## WHAT TO PRODUCE
Within the listing below, filter for "dans" and copy every matching line.

============================================================

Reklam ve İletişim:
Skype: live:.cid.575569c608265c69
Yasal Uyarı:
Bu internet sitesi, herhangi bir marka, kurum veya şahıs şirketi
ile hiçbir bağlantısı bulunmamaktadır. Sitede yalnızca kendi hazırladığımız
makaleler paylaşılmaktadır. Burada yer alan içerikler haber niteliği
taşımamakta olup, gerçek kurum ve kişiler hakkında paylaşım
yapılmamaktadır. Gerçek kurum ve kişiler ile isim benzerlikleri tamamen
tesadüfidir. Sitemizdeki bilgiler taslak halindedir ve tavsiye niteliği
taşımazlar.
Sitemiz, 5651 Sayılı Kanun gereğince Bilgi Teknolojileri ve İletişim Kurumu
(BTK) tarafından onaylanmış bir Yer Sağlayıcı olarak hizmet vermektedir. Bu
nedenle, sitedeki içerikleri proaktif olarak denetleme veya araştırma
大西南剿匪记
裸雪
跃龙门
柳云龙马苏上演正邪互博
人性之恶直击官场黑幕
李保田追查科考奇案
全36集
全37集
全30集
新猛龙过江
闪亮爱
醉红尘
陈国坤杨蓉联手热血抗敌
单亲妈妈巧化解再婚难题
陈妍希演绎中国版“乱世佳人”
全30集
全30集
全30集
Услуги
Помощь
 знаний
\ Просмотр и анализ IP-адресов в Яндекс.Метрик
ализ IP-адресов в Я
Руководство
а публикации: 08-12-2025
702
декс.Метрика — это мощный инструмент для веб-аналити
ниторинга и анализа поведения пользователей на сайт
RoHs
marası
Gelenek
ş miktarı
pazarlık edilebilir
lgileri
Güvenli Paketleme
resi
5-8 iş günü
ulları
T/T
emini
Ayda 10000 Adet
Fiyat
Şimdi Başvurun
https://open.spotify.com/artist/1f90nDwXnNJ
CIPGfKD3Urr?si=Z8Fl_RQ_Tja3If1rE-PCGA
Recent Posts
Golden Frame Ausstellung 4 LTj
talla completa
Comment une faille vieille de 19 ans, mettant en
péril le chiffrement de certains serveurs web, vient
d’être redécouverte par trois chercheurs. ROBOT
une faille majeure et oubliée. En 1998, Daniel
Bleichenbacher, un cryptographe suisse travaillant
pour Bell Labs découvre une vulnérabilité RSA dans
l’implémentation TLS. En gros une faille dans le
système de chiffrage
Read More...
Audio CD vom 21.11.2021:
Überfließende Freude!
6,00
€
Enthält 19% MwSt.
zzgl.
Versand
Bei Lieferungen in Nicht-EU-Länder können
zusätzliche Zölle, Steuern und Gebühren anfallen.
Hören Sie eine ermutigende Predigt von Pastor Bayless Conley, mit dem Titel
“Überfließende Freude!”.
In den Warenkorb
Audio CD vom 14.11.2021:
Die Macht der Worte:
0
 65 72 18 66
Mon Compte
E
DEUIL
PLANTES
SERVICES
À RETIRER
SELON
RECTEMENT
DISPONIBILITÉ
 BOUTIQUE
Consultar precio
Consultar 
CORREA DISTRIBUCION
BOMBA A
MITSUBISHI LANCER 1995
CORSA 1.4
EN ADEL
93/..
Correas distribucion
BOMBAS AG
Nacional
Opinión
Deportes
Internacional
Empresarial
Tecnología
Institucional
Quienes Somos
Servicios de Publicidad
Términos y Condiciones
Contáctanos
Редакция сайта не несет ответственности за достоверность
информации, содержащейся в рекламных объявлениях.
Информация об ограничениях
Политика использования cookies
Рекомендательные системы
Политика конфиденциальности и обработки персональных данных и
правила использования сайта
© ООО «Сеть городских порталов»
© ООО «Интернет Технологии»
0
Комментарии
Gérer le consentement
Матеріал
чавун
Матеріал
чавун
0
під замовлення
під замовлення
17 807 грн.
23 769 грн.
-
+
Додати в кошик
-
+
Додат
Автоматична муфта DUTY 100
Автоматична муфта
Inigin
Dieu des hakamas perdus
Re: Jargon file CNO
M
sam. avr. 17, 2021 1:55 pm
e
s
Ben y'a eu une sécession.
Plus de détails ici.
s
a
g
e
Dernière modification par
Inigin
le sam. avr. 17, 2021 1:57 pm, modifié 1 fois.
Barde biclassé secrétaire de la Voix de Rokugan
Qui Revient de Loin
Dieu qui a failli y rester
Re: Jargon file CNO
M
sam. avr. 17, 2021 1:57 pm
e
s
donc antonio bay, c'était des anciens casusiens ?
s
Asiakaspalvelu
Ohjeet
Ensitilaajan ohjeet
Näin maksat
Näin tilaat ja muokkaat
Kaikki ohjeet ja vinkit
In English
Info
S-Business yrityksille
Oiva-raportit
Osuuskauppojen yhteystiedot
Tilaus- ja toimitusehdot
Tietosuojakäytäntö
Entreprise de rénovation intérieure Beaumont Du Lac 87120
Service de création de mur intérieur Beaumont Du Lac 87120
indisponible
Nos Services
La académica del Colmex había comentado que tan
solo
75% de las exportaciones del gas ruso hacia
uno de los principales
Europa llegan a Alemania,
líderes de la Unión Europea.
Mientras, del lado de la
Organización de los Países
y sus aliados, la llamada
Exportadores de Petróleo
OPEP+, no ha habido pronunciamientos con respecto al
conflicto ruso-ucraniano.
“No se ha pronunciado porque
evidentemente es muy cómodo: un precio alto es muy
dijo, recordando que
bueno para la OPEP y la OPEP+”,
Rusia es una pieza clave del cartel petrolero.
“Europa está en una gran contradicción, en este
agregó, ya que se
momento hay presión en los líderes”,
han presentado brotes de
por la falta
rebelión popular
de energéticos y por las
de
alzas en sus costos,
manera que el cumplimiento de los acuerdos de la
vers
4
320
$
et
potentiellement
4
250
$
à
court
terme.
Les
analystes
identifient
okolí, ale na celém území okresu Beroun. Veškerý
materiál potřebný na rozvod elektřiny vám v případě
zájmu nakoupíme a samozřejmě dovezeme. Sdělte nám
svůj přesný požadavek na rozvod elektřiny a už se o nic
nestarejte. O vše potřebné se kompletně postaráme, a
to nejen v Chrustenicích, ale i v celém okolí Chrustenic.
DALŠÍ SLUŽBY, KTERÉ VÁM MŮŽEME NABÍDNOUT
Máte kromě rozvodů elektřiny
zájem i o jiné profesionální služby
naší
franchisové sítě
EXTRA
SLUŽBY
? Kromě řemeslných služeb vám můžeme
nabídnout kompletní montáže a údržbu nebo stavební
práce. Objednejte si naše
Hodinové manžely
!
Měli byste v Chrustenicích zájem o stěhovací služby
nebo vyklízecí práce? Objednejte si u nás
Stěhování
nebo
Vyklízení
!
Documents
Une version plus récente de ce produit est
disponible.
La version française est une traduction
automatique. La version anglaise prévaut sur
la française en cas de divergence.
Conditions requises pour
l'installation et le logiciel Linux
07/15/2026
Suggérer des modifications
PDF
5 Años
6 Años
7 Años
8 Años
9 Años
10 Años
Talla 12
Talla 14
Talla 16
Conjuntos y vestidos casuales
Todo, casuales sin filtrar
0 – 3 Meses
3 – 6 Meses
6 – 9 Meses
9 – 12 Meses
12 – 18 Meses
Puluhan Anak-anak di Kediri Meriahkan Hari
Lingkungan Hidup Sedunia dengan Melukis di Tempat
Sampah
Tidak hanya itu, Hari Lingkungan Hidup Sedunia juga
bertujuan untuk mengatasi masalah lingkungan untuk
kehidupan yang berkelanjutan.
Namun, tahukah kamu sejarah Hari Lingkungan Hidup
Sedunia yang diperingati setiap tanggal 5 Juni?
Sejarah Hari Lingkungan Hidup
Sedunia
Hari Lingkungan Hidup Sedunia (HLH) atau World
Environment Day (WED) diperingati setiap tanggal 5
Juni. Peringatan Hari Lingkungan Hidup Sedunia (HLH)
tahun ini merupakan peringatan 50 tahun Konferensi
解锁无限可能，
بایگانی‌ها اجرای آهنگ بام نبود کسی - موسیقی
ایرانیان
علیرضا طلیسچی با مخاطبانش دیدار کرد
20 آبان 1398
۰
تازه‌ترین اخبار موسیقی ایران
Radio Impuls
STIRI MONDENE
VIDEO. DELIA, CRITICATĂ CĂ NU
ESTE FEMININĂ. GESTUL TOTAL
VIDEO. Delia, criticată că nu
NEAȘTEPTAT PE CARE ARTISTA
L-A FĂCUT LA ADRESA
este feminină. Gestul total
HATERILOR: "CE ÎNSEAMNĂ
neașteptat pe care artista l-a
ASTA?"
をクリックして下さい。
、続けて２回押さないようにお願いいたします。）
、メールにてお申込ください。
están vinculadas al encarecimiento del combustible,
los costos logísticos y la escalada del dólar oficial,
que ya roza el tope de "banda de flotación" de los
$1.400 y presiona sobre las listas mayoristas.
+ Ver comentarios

============================================================

## ANSWER TO THIS PROBLEM
pour Bell Labs découvre une vulnérabilité RSA dans
l’implémentation TLS. En gros une faille dans le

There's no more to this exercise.